4.3 Quelles conséquences sur le fonctionnement mnésique ?

La méta-analyse de Svoboda et al. (2006), réalisée à partir d'études de la Mémoire Autobiographique effectuées chez le sujet sain, a montré une implication des régions préfrontales dans la récupération

contrôlée des souvenirs, c’est-à-dire lors des processus de sélection, vérification, maintien des informations. En effet, plus la spécificité du souvenir augmente, plus le cortex préfrontal serait activé (Barry et al., 2018). Le cortex préfrontal serait également impliqué dans les processus de référence à soi (jugements des informations personnelles). Les lobes temporaux médians (dont l’hippocampe), la jonction temporo-pariétale, le cortex orbitofrontal, l’amygdale, le gyrus frontal, seraient quant à eux impliqués dans la récupération des détails épisodiques visuo-spatiaux, émotionnels, et sous-tendraient le sentiment de reviviscence (Greenberg et al., 2005; Viard et al., 2007).

Les régions frontales et pariétales atteintes par la chimiothérapie sont également impliquées dans le fonctionnement de la mémoire prospective. Dans leur méta-analyse, Cona et al. (2015) ont rapporté une activation des aires du cortex préfrontal antérieur, du cortex pariétal, du cortex cingulaire postérieur, ainsi que des régions occipitales et sous-corticales (ex : thalamus) lors de la phase

d’encodage. La phase de maintien de l’intention impliquerait les régions frontales et pariétales et la récupération de l’intention serait sous-tendue par les régions du cortex préfrontal, pré-moteur et pariétal postérieur.

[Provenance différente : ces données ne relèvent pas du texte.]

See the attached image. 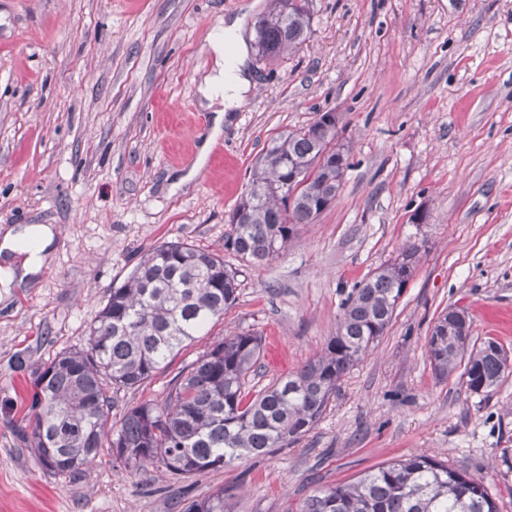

Les régions cérébrales atteintes lors du cancer du sein sont, pour la plupart impliquées dans le fonctionnement de la mémoire autobiographique et de la mémoire prospective, évaluées au cours de cette thèse. L’atteinte de ces régions au cours du cancer et de la chimiothérapie pourrait donc avoir un impact négatif sur les performances en mémoire autobiographique et en mémoire prospective des patientes.